I’d been born with the same kaleidoscope of colours as nearly everyone else. It was Type 2 Diabetes which had stolen the light of my vision. The disease pitched me into an unknown sea of darkness pulsing before my eyes in an undulating black wave.
I continued to view this world of silhouettes through my left eye, and for some inexplicable reason, I felt reassured by what were formerly nightmarish shades. Indeed, I had known and come to be familiar with this world for a few months. How would this shadowland appear beside one filled with plumes of colour? My anxiety spiked as I sat at the kitchen table and reached up a shaking hand to peel at the tape securing the eyeshield over my right eye.
The experience was comparable to drawing back a curtain or flipping on a light switch. In a sensational spectacle, the colours exploded before me. I realized with delight that the once ominous shapes were plates of food – dinner. My gaze raked over the heaps of delight, while my eye absorbed the colours as though I could suck them through a straw. Suddenly, red peppers were startling roses, brown rice rich earth. What surprised me most was the corn. Had yellow always been that bright? Perhaps the comparison I was drawing between my right and left eye was making the colours more striking than they actually were? Mentally, I stomped on the unwanted premise. I could see.

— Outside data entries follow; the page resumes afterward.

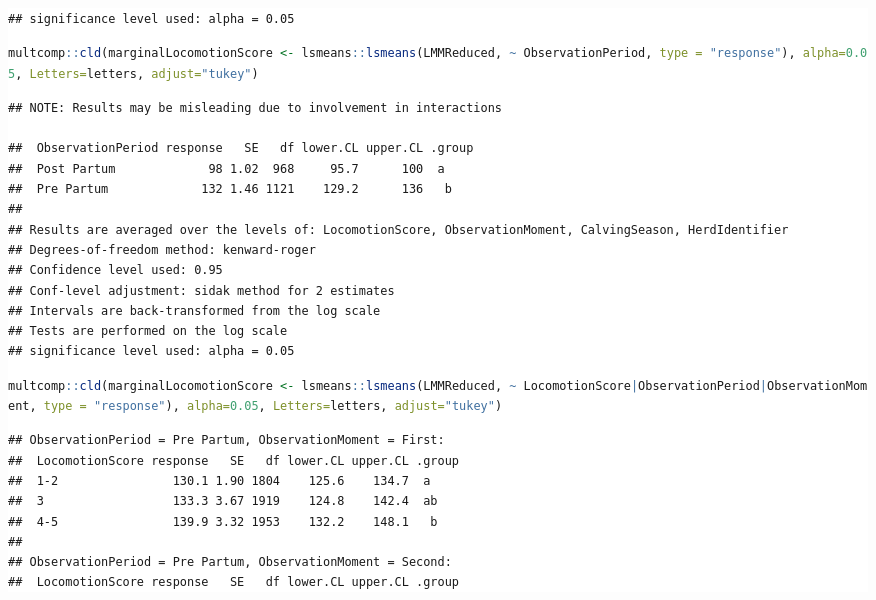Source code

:     ## significance level used: alpha = 0.05

``` r
multcomp::cld(marginalLocomotionScore <- lsmeans::lsmeans(LMMReduced, ~ ObservationPeriod, type = "response"), alpha=0.05, Letters=letters, adjust="tukey")
```

    ## NOTE: Results may be misleading due to involvement in interactions

    ##  ObservationPeriod response   SE   df lower.CL upper.CL .group
    ##  Post Partum             98 1.02  968     95.7      100  a    
    ##  Pre Partum             132 1.46 1121    129.2      136   b   
    ## 
    ## Results are averaged over the levels of: LocomotionScore, ObservationMoment, CalvingSeason, HerdIdentifier 
    ## Degrees-of-freedom method: kenward-roger 
    ## Confidence level used: 0.95 
    ## Conf-level adjustment: sidak method for 2 estimates 
    ## Intervals are back-transformed from the log scale 
    ## Tests are performed on the log scale 
    ## significance level used: alpha = 0.05

``` r
multcomp::cld(marginalLocomotionScore <- lsmeans::lsmeans(LMMReduced, ~ LocomotionScore|ObservationPeriod|ObservationMoment, type = "response"), alpha=0.05, Letters=letters, adjust="tukey")
```

    ## ObservationPeriod = Pre Partum, ObservationMoment = First:
    ##  LocomotionScore response   SE   df lower.CL upper.CL .group
    ##  1-2                130.1 1.90 1804    125.6    134.7  a    
    ##  3                  133.3 3.67 1919    124.8    142.4  ab   
    ##  4-5                139.9 3.32 1953    132.2    148.1   b   
    ## 
    ## ObservationPeriod = Pre Partum, ObservationMoment = Second:
    ##  LocomotionScore response   SE   df lower.CL upper.CL .group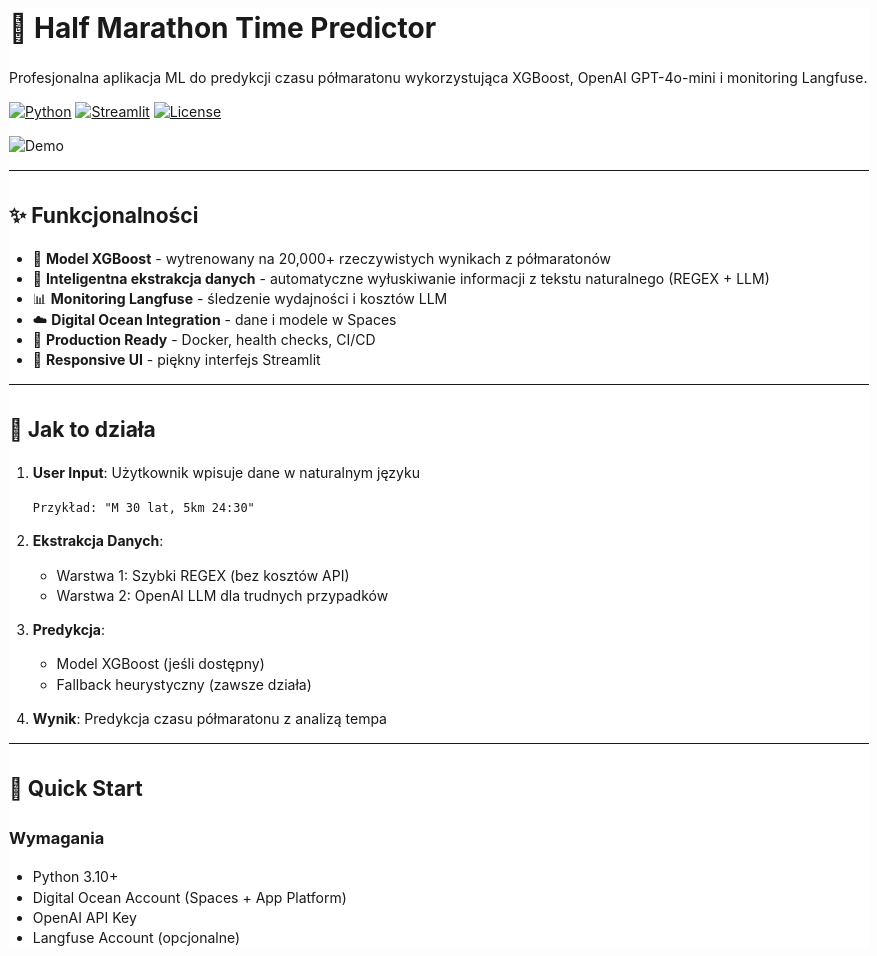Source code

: # 🏃 Half Marathon Time Predictor

Profesjonalna aplikacja ML do predykcji czasu półmaratonu wykorzystująca XGBoost, OpenAI GPT-4o-mini i monitoring Langfuse.

[![Python](https://img.shields.io/badge/Python-3.10-blue.svg)](https://python.org)
[![Streamlit](https://img.shields.io/badge/Streamlit-1.39-FF4B4B.svg)](https://streamlit.io)
[![License](https://img.shields.io/badge/License-MIT-green.svg)](LICENSE)

![Demo](https://via.placeholder.com/800x400/667eea/ffffff?text=Half+Marathon+Predictor+Demo)

---

## ✨ Funkcjonalności

- 🤖 **Model XGBoost** - wytrenowany na 20,000+ rzeczywistych wynikach z półmaratonów
- 🧠 **Inteligentna ekstrakcja danych** - automatyczne wyłuskiwanie informacji z tekstu naturalnego (REGEX + LLM)
- 📊 **Monitoring Langfuse** - śledzenie wydajności i kosztów LLM
- ☁️ **Digital Ocean Integration** - dane i modele w Spaces
- 🚀 **Production Ready** - Docker, health checks, CI/CD
- 📱 **Responsive UI** - piękny interfejs Streamlit

---

## 🎯 Jak to działa

1. **User Input**: Użytkownik wpisuje dane w naturalnym języku
   ```
   Przykład: "M 30 lat, 5km 24:30"
   ```

2. **Ekstrakcja Danych**: 
   - Warstwa 1: Szybki REGEX (bez kosztów API)
   - Warstwa 2: OpenAI LLM dla trudnych przypadków

3. **Predykcja**:
   - Model XGBoost (jeśli dostępny)
   - Fallback heurystyczny (zawsze działa)

4. **Wynik**: Predykcja czasu półmaratonu z analizą tempa

---

## 🚀 Quick Start

### Wymagania

- Python 3.10+
- Digital Ocean Account (Spaces + App Platform)
- OpenAI API Key
- Langfuse Account (opcjonalne)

As I threw out an arm to grab hold of a foreign-looking fork, I found my hand clutching a gleaming silver knife instead. Surprised, I dropped the utensil with a thunderclap which reverberated throughout the room. Unease draped me in the form of cool sweat. I tried for the bowl of corn, only to find my hand tipping over a glass of milk as my arm snaked out haphazardly. I reached forward to break the fall but grasped only at air. The glass smashed against the table, another sound echoing in my ears.

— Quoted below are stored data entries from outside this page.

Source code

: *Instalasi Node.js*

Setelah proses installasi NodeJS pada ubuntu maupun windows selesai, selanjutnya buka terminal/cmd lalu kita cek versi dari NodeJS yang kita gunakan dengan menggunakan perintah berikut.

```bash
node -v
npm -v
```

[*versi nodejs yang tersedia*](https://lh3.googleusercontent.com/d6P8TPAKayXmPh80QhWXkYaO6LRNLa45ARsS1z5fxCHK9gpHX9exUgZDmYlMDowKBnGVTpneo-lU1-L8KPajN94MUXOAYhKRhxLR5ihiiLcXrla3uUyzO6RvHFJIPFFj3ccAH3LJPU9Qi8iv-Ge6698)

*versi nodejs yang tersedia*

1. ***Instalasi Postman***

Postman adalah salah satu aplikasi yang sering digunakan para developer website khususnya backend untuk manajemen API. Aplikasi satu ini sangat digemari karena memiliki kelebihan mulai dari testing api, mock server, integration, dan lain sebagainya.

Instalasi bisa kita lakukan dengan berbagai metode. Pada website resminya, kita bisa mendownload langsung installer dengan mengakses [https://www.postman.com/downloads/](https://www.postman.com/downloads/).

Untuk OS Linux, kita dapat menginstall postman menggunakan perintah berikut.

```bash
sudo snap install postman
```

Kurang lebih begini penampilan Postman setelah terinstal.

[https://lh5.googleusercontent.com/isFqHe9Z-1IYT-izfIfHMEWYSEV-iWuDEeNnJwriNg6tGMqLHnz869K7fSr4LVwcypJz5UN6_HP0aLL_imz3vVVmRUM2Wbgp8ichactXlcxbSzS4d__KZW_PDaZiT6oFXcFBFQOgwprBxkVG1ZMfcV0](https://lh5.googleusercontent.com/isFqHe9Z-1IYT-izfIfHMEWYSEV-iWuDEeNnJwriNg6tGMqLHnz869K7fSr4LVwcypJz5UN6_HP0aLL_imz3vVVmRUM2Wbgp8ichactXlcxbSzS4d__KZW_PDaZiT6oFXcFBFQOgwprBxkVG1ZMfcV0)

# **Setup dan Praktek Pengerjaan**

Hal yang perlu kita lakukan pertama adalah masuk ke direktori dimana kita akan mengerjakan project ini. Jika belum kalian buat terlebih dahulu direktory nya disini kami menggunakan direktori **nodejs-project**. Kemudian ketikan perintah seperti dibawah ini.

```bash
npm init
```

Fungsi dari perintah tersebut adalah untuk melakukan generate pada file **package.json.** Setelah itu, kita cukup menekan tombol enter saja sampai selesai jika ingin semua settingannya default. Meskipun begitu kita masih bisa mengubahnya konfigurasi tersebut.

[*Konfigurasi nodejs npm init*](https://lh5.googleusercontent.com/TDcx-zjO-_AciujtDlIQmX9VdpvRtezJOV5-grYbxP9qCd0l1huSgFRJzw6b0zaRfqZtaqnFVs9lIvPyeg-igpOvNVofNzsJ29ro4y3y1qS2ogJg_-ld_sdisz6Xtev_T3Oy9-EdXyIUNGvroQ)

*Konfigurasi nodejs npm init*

I struggled to keep my tears at bay in order to not ruin the lens replacing the cataract. I’d grown used to living my life according to the blurry shadows. It was now as though someone suddenly beamed a flashlight on the world and held a microscope up to my eye. Worse, the more I thought about my situation, the more it seemed the world of colour had changed since I’d last laid eyes on its landscape. The corn which had been so ethereal disappointed me. In fact, everything appeared cooler than I recalled, almost as if the colours had been dialled down, or as though they simply could no longer manifest the warmth I’d treasured.
I wanted to return to the complete world of shadows. This canvas splashed with colour was dazzling, but it wasn’t a place I recognized. Shoving my one hand over my new lens to reveal a hazy smorgasbord, I wondered if the answer to my dinner dilemma was simple. Dropping my hand, I carefully compared each of my views – the black-and-white world created by the remaining cataract on my left eye and the bursting world of colour manifested by the new lens on my right eye. Then I reached out to grip a fork, shining as if a polished diamond, and, with a smile turning up my lips, I claimed one piece of delicious victory.